5. Consider the adoption of skills-based talent marketplace technologies.

The deployment of a skills database that enables employees to select and assess the level of expertise of their professional and interpersonal skills has the potential to provide unique insights for employees and the organization equally. Employees can use these to map their current skill levels with the requirements of positions within and across functions, providing more detailed guidance for selecting learning and development activities in their IDPs. Talent marketplace platforms enable managers and employees to post and review new opportunities that can provide access to people and opportunities that might not otherwise be visible with lowered risks of bias.

6. Engage employees and their managers in the process.

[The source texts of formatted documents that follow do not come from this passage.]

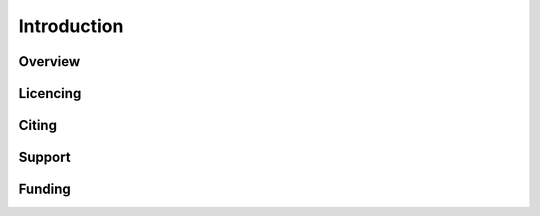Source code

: Introduction
============

Overview
--------

Licencing
---------

Citing
------

Support
-------

Funding
-------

Avoid having managers complete IDPs without employee input (or alternatively, employees complete them without manager feedback and input.) Ensure that employee aspirations and preferences are built into the plan to ensure relevance to their goals while providing guidance to clearly establish how those can fit into organizational strategies and objectives. This represents perhaps the cardinal sin among the most common issues with IDPs, as employee engagement and motivation to develop skills is substantially enhanced through personalizing the development activities to their needs and aspirations.

7. Provide guidance, training, and resources to managers.

Ensure line managers have the necessary skills and resources to conduct these conversations and provide suitable direction to their employees. Given the lack of comfort many have, consider identifying those who do and assign them as “master development specialists” or coaches who receive specialized (and ongoing) training and materials to conduct individual or group sessions. Survey employees regularly to assess each manager’s skill and capabilities in this area, use that to upskill those with weaker skills, and reward those who do well.  

Require managers to guide each employee on likely next career steps, with supporting data and insights related to career movement and the associated skills to be developed. Make it measurable using a standard that the manager provides at least 1-2 realistic future roles (that match the employee's skillset and aspirations) within their function and one or more possibilities for roles in other functions with overlapping skills.

8. Be realistic in setting employee expectations.

Perhaps most critically, when helping employees identify likely next roles and the upskilling programs and activities to include in their IDP, provide candid assessments of their opportunities to grow into such a role(s). Consider costs, time requirements, and accessibility to mentors, coaches, and project experiences when identifying development activities to build into the plan. Managing with realistic expectations can reduce employee frustration and set them on a path toward a longer-term vision.

9. Integrate development planning with other talent and business processes. 

Finally, IDPs should be linked with other critical processes to be consistent with and reinforce each other. For example, short-term development needs from the performance evaluation process and those identified in any succession planning process for high potentials (HiPos), managers, and leaders should be brought into the plan. Managers should bring insights from the strategic planning and workforce planning process outputs to inform employee choices around skills to be developed in their current or future roles. To overcome common issues with IDPs and fully leverage their long-term strategic value, communicate and promote the skills that will be needed, are becoming a shortage, or maybe holding the employee back from consideration for other roles.